One would have thought that the Big East bowl situation would have been made easier for Commissioner Tranghese this year, as Syracuse being obliging enough to post a losing record meant he didn’t have to wheedle some resisting bowl into accepting the Orangepersons and the disastrous effects their remote control ‘fan support’ would inflict on the local economy of a bowl city. The Big East, however, has no shortage of teams that do not possess the quality most desirable to the bowls, a traveling fan base, and once again bowls aligned with the conference are going to be forced to take a team they don’t want. Pittsburgh is leaping into the breach. We might not be hearing from some irritated bowl executive director “Not Syracuse again” but it’s hard not to notice that nobody seemed to want the Panthers. Fresh off of costing the BE a Tangerine tie-in with their meager fan support last year, Pitt, by muscling it’s way into the Insight, seems determined to match Syracuse lost bowl for lost bowl. “The Orangefans lost the BE the Liberty and Music City? We can counter with the Tangerine and Insight.” The amount of bowl opportunities lost to the BE is large and about to get larger. The Insight made it perfectly clear the identity of the team they desired, and are getting somebody else, and a somebody else that will provide considerably fewer warm bodies in town, to boot. This is not exactly how one goes about fostering warm relations with bowl committees. Once again, ramming an unwanted team down a bowl’s throat is going to cost the Big East in the long run.
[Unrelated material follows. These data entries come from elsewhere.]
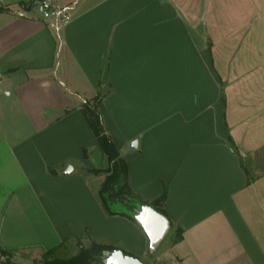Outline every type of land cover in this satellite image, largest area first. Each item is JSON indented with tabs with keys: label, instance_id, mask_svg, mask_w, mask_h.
<instances>
[{
	"label": "crops",
	"instance_id": "obj_1",
	"mask_svg": "<svg viewBox=\"0 0 264 264\" xmlns=\"http://www.w3.org/2000/svg\"><path fill=\"white\" fill-rule=\"evenodd\" d=\"M1 1L0 263L87 232L152 254L100 201L110 162L82 110L99 96L132 189H167L157 258L264 264V0H54L74 6L62 46L39 0Z\"/></svg>",
	"mask_w": 264,
	"mask_h": 264
},
{
	"label": "trees",
	"instance_id": "obj_2",
	"mask_svg": "<svg viewBox=\"0 0 264 264\" xmlns=\"http://www.w3.org/2000/svg\"><path fill=\"white\" fill-rule=\"evenodd\" d=\"M101 97H96L93 101H88L83 106V113L90 124L99 145L106 153L110 166L104 170L105 179L99 189V198L106 213L109 216H122L135 223V214L144 205H151L157 211L167 216L165 203L167 199V189L165 188L157 199L147 203L143 201L132 189L129 181V164L122 157L108 135L102 122L99 107ZM231 141V137H229ZM95 173L102 171L96 170ZM123 203L127 206V211H116L112 208L113 204ZM181 237L178 236V239ZM79 244V252L73 256L60 257L58 251L65 246V242L45 251L40 262L34 264H105L108 253L119 249L109 243H102L91 240L89 246H84L80 239H76ZM124 252V251H123ZM2 255L11 256L9 251L2 250ZM127 254V252H124ZM128 255V254H127ZM8 262V261H6ZM10 263V262H8ZM2 264V263H1Z\"/></svg>",
	"mask_w": 264,
	"mask_h": 264
},
{
	"label": "water",
	"instance_id": "obj_3",
	"mask_svg": "<svg viewBox=\"0 0 264 264\" xmlns=\"http://www.w3.org/2000/svg\"><path fill=\"white\" fill-rule=\"evenodd\" d=\"M137 141L132 142L131 148L135 149ZM72 167H69V171ZM135 220L146 233L149 239V250L155 253L165 238L170 229L171 222L167 216L157 211L151 205L142 206L135 214ZM105 264H144L141 259L125 254L121 249H117L112 253H108V258Z\"/></svg>",
	"mask_w": 264,
	"mask_h": 264
},
{
	"label": "rangeland",
	"instance_id": "obj_4",
	"mask_svg": "<svg viewBox=\"0 0 264 264\" xmlns=\"http://www.w3.org/2000/svg\"><path fill=\"white\" fill-rule=\"evenodd\" d=\"M112 208L116 211H127V206L123 203L113 204ZM119 217H121V216H119ZM169 235L167 236V238L169 237ZM167 238H165V240L163 241V243L161 244V246L159 247V249L155 253L146 254V255L142 256L141 260L144 264H166V260L159 259L157 257H158V255H161L165 251ZM76 239H77V237L71 239L70 241L68 240L65 243V246L58 251V255L60 257H68V256H73V255L77 254L79 252V244H78ZM78 239H80L82 241L84 246H89L91 243V240L103 242V240H101V239H92L89 235V232L85 233L84 236H82ZM160 251H161V253H160ZM42 255L39 256L34 261L24 260V261H21L20 264H34L35 262H40L42 259ZM12 260H13L12 256H6V258H5V261H8L10 263L12 262Z\"/></svg>",
	"mask_w": 264,
	"mask_h": 264
},
{
	"label": "built area",
	"instance_id": "obj_5",
	"mask_svg": "<svg viewBox=\"0 0 264 264\" xmlns=\"http://www.w3.org/2000/svg\"><path fill=\"white\" fill-rule=\"evenodd\" d=\"M0 0V4H1ZM42 13L48 25L53 29L60 45L63 44V33L65 27L72 20L73 5L62 6L54 2V0H39ZM1 264V263H0Z\"/></svg>",
	"mask_w": 264,
	"mask_h": 264
}]
</instances>
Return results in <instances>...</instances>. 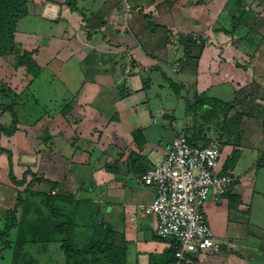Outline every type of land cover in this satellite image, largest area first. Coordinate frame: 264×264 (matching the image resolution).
<instances>
[{
  "label": "crops",
  "instance_id": "1",
  "mask_svg": "<svg viewBox=\"0 0 264 264\" xmlns=\"http://www.w3.org/2000/svg\"><path fill=\"white\" fill-rule=\"evenodd\" d=\"M23 18L49 24L47 31L17 30L16 36L33 44L41 73L50 69L70 97L58 115L49 116L47 158L41 154V119L24 121L14 109L17 129L1 134L0 146L11 151L16 177L28 160L34 173L47 162L48 182L36 185L48 187L33 190L60 199L79 247L111 231L126 248L127 264H168L173 240L160 238L155 218L143 212L157 191L141 177L173 141L166 127L149 122L158 106L157 113L172 120L175 137L183 132L199 145L221 141V168L238 153L229 191L212 192L204 206L222 248L192 253L187 261L242 264V239L230 234L229 220L231 210L236 221L251 213L250 192L241 184L246 175L237 174L246 151H257L253 170L264 156V0H31ZM171 90L185 100L181 119L166 107ZM205 100L215 104L211 115ZM0 123H12L9 111L0 109ZM3 169L0 181L18 192L8 153L0 151ZM252 182L264 213V187Z\"/></svg>",
  "mask_w": 264,
  "mask_h": 264
},
{
  "label": "rangeland",
  "instance_id": "2",
  "mask_svg": "<svg viewBox=\"0 0 264 264\" xmlns=\"http://www.w3.org/2000/svg\"><path fill=\"white\" fill-rule=\"evenodd\" d=\"M173 1L175 0H170V2ZM48 29L50 27L47 21L39 23L29 18H23L19 20L16 31L19 30L20 33L25 35L47 31ZM16 31L15 40L18 44V49L23 50L24 48H28L32 50L33 44L24 43L21 35L20 39L19 37L17 38ZM17 55L18 53H13L0 58V102H14L15 109L19 111L20 118L24 121L41 119V154H45L44 158H47L49 116H52L56 111L57 115L61 112L60 110L64 107L66 99L70 97V93L63 82L51 74L50 69H44L34 80L32 74L28 73L24 66L19 67L16 65L18 61ZM166 70L173 80H177V74L171 68L167 67ZM171 94V97L167 99L168 106L166 107L174 111L175 119H181L186 112L185 100L174 94L172 90ZM16 95L20 97L16 99ZM205 102L206 104L203 106L206 109L204 111L206 114L211 115L215 109V104L213 102L210 103L208 100H205ZM153 109V117H148L149 122L153 124L156 121L159 127H166L169 140H173L176 131L172 127V120L157 113L160 107L152 106ZM60 118L61 116H58V119ZM10 119L11 117L9 118V122L11 121ZM220 124L222 126L223 122ZM246 153L248 155L245 156L239 170H237V174L246 175L241 184L250 192L249 197L250 195L253 197H250V201L252 199L253 203L249 201L248 204V211L251 210V213H243L240 216L241 218L236 221L233 220L234 213L231 210L229 232L232 236L242 239L241 244L244 249L240 250L244 253V258L246 259L241 262L242 264H264V213L260 210L261 206L257 202L256 193L253 196L254 183L252 182L253 178H255L257 183L264 187V168L257 167V170L252 169L254 163L253 157L257 155L256 150H251L250 148ZM30 161L28 160V163L18 169L20 178L21 174L28 169L33 172V166ZM47 166V162L42 161L36 168V174L47 178L49 176ZM5 175L4 169L0 171V178ZM28 180H31L30 174L28 175ZM34 182V188L33 185L30 188H26V185L17 186L14 184V186L18 191H23V193H30L34 191L33 189L41 190L48 187V183L37 186L36 181ZM0 190L3 191L0 194V264H67L66 254L61 247V243L52 241L55 237L52 227L54 223L60 221V218L55 214H51L53 210L45 208V205L42 204L44 200V196L42 195H35L30 198V209L22 224L16 228H12L9 235L3 238L2 235L7 232L9 223L6 209L8 208L9 210L15 205L18 194L14 190L6 189L3 181H0ZM54 203H58L57 198L54 199ZM46 219L48 226L44 223ZM7 241H10L9 244L11 246H6ZM17 243H19L18 246ZM82 246L84 245L80 247Z\"/></svg>",
  "mask_w": 264,
  "mask_h": 264
},
{
  "label": "built area",
  "instance_id": "3",
  "mask_svg": "<svg viewBox=\"0 0 264 264\" xmlns=\"http://www.w3.org/2000/svg\"><path fill=\"white\" fill-rule=\"evenodd\" d=\"M180 66L174 67L179 72ZM223 145H193L185 133L172 141L163 160L141 177L147 186L156 187L154 201L143 207L145 214L156 220V232L162 239L179 243L175 264H182L192 253L219 252L218 241L208 222L204 206L212 192L226 194L235 176L232 170L220 167ZM264 168V156L261 159Z\"/></svg>",
  "mask_w": 264,
  "mask_h": 264
},
{
  "label": "trees",
  "instance_id": "4",
  "mask_svg": "<svg viewBox=\"0 0 264 264\" xmlns=\"http://www.w3.org/2000/svg\"><path fill=\"white\" fill-rule=\"evenodd\" d=\"M31 0H0V57L7 56L9 54L18 53L17 66H24L28 73L32 74L33 79L38 77L41 73V69L33 58L34 49L30 50L24 48L23 50L18 49V44L15 40V31L17 29L18 22L21 18L28 13V2ZM235 28V26H234ZM176 92H178L177 87H175ZM20 96L16 95V99ZM14 102H0V109L4 111H9L12 116V123L9 126L0 123V136L1 134L11 135L13 134L18 125V117L15 112ZM188 140L193 145H199L192 142L188 137ZM221 142V141H220ZM210 142H205L201 144L203 146L208 145ZM222 144V142H221ZM223 145V144H222ZM0 151L8 153L9 156V178L10 181L17 185H26V188L34 183V181H46L47 178L38 176L36 173L32 172L30 169L26 170L22 177L18 179L13 170L12 154L9 149L0 146ZM238 159V153L235 152L228 158L225 162L224 171L233 170V167ZM31 175V180H28V175ZM28 190V189H26ZM17 201L15 205L8 210V227L7 232L2 236L6 238L12 228L18 227L22 224L26 214L29 212V202L30 198L35 195L44 196L42 204L45 208L53 210L51 214H55L60 218L59 222L54 223L52 231L55 232V237L52 241H57L61 243V247L66 254L67 264H127L126 263V248L124 245L115 242L112 239L111 231L108 232L104 238L94 236L91 242L84 247H78L74 239V221L70 218H66L65 212L62 206H60V199L57 198L58 203H54L56 197L48 193H39L31 191L30 193H23V191L17 192ZM29 196V199H28ZM42 218V217H41ZM48 219V218H47ZM47 219L44 221L47 224ZM173 240V248L171 249V259L168 264H175L176 257L175 253L179 247V243ZM10 241L6 242V246H11ZM19 243H17L18 246ZM183 261L182 264H191L189 261Z\"/></svg>",
  "mask_w": 264,
  "mask_h": 264
}]
</instances>
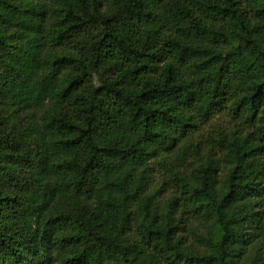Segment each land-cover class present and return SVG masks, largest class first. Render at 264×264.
<instances>
[{"label": "trees", "instance_id": "trees-1", "mask_svg": "<svg viewBox=\"0 0 264 264\" xmlns=\"http://www.w3.org/2000/svg\"><path fill=\"white\" fill-rule=\"evenodd\" d=\"M0 264H264V0H0Z\"/></svg>", "mask_w": 264, "mask_h": 264}]
</instances>
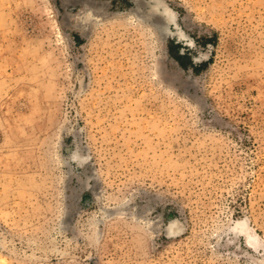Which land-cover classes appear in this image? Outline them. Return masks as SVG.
Returning <instances> with one entry per match:
<instances>
[{
    "label": "rangeland",
    "instance_id": "obj_1",
    "mask_svg": "<svg viewBox=\"0 0 264 264\" xmlns=\"http://www.w3.org/2000/svg\"><path fill=\"white\" fill-rule=\"evenodd\" d=\"M0 264H264V0H0Z\"/></svg>",
    "mask_w": 264,
    "mask_h": 264
},
{
    "label": "bare ground",
    "instance_id": "obj_2",
    "mask_svg": "<svg viewBox=\"0 0 264 264\" xmlns=\"http://www.w3.org/2000/svg\"><path fill=\"white\" fill-rule=\"evenodd\" d=\"M158 9V8H157ZM155 14H160L161 16L163 17H167L168 18V21L169 23L172 22L173 18L170 16V14H168V11L166 10V12H158V10L155 11ZM172 18V19H171ZM239 225H241L240 223H238ZM243 225V224H242ZM243 227V226H242ZM248 241L251 242L252 239H253V236L249 235L248 237Z\"/></svg>",
    "mask_w": 264,
    "mask_h": 264
},
{
    "label": "trees",
    "instance_id": "obj_3",
    "mask_svg": "<svg viewBox=\"0 0 264 264\" xmlns=\"http://www.w3.org/2000/svg\"><path fill=\"white\" fill-rule=\"evenodd\" d=\"M177 59V61H179V63L182 65V66H184V64L181 62V59L180 58H176Z\"/></svg>",
    "mask_w": 264,
    "mask_h": 264
}]
</instances>
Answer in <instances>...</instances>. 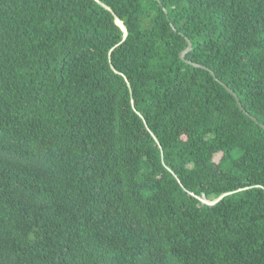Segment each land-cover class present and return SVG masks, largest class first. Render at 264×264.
<instances>
[{"label": "trees", "instance_id": "1", "mask_svg": "<svg viewBox=\"0 0 264 264\" xmlns=\"http://www.w3.org/2000/svg\"><path fill=\"white\" fill-rule=\"evenodd\" d=\"M0 264H264V0H0Z\"/></svg>", "mask_w": 264, "mask_h": 264}, {"label": "water", "instance_id": "2", "mask_svg": "<svg viewBox=\"0 0 264 264\" xmlns=\"http://www.w3.org/2000/svg\"><path fill=\"white\" fill-rule=\"evenodd\" d=\"M191 49H192V44H191V42L187 39V47H186L183 51H181V52L179 53L180 58H181L182 60L186 61L187 63L193 65L194 67H202V68H204V69L209 70L207 67H205V66H203V65H201V64H199V63L191 62L190 60L185 59V55H186V53L189 52ZM211 74L214 76L215 79H217L216 76L214 75V73H213L212 71H211ZM221 84H222L225 88H227V90H228V91H229V92L235 97V99H236V101H237V103H238L239 108H240L241 110H243V107H242V105H241V103H240L238 97L236 96V94H235L230 88H228L225 84H223V83H221ZM247 114H248V113H247ZM253 119H254V118H253Z\"/></svg>", "mask_w": 264, "mask_h": 264}]
</instances>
The main reason for all of this back-room wheeling and dealing, of course, is the little fact that another BE bowl tie-in, the Tire Bowl, had made it more than perfectly clear that they would not deal if it meant even the remote possibility of being stuck with teams named Syracuse, Pittsburgh or Boston College. It has become pretty obvious that Tranghese did indeed promise the Charlotte boys that either Tech or WVU, and ONLY Tech or WVU would be there. The result has been Tech forcing to remain in limbo as a fall-back position for Charlotte in the event Notre Dame snuck into the BCS. Kissing the Insight adios looks to have been deemed preferable in order to keep the boys in Charlotte happy and assure them of getting who they want, Tech or WVU. Let’s hope he is able to leverage this favor into a long-term contract, because the future Big East bowl pickings look to soon be getting slimmer.
Mike Tranghese continues to negotiate bowl deals from a weak position. As irksome as it is for Notre Dame to be able to just sashay in when the bigger deals don’t come through and grab a BE bowl slot, or for Tech to have to pay the price for the poor traveling of other conference teams, let’s face it, the Gator would have never re-upped with us if they hadn’t been given a guarantee that they could snatch the Irish when they were available. Demanding that this arrangement cease to exist means no more Gator, which would have serious negative consequences for all of us. The Commissioner has a tough job acquiring bowl spots for deserving conference teams, and Notre Dame is one of the few bargaining chips he has. This year’s BE bowl assignments have been badly bungled, but the solution is not griping but for fans in Pittsburgh, Boston and Syracuse [when eligible] to get off their butts, buy bowl tickets and travel to the game.